Drop every picture, then transcribe the remaining data exactly.

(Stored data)
=======

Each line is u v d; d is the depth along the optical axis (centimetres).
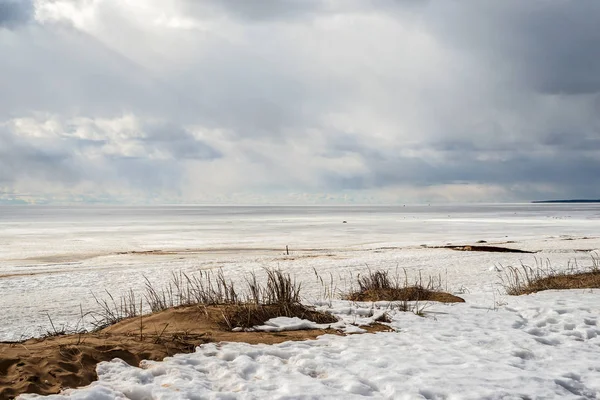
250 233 6022
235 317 896
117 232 6300
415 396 544
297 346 746
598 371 666
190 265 2688
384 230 6644
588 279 1653
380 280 1505
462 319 998
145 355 654
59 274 2362
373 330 890
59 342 679
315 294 1647
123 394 526
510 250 3319
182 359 651
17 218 12450
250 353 691
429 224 8506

=======

> [WRITTEN RESPONSE]
Each line is u v d; d is the depth along the optical axis (centimetres).
250 233 6022
235 317 896
117 232 6300
415 396 544
297 346 746
598 371 666
190 265 2688
384 230 6644
588 279 1653
380 280 1505
462 319 998
145 355 654
59 274 2362
373 330 890
59 342 679
315 294 1647
123 394 526
510 250 3319
182 359 651
17 218 12450
250 353 691
429 224 8506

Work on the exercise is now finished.